On April 23, parts of the Federal Communications Commission’s (FCC) repeal of net neutrality went into effect. Implications of the repeal could include Internet Service Providers (ISPs), (i.e. Verizon, AT&T, Comcast), creating legal ‘fast lanes’ and ‘slow lanes’ for the websites of their choice, or blocking certain websites they don’t like or agree with, effectively giving ISPs control over what content we can view. This challenge to the integrity of the World Wide Web has created ripples from the state level to the individual, as the nation grapples with how to retain internet autonomy and privacy post-net neutrality.

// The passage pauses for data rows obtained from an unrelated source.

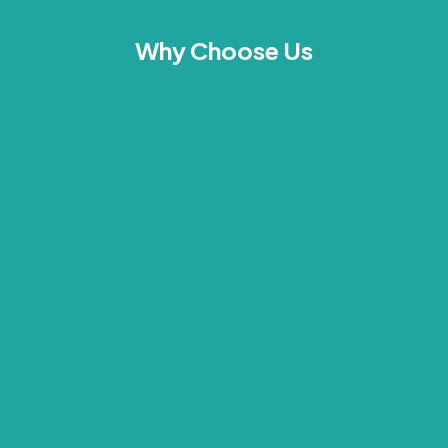
Why Choose Us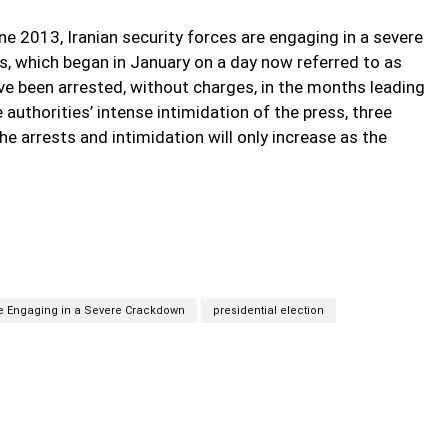
une 2013, Iranian security forces are engaging in a severe
s, which began in January on a day now referred to as
ave been arrested, without charges, in the months leading
e authorities’ intense intimidation of the press, three
he arrests and intimidation will only increase as the
re Engaging in a Severe Crackdown
presidential election
Twitter
Pinterest
WhatsApp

While states have introduced new legislation to maintain regulatory rigor, some industry experts suggest that individuals could potentially circumvent the restrictions of ISPs by adopting tools such as Virtual Private Networks (VPNs)1. When a user connects to a VPN, their Internet traffic gets routed through an alternative tunnel, so their ISP is unable to determine which websites the person is trying to access - and therefore, can't control the user's speed based on the site or content one is trying to access.
Edison Trends examined anonymized and aggregated VPN subscriptions to determine whether Net Neutrality repeal efforts may have influenced the adoption of virtual private networks across the nation.
1A virtual private network (VPN) is a network that is constructed using public wires — usually the Internet — to connect remote users to a company's private, internal network. A VPN secures the private network, using encryption and other security mechanisms to ensure that only authorized users can access the network and that the data cannot be intercepted.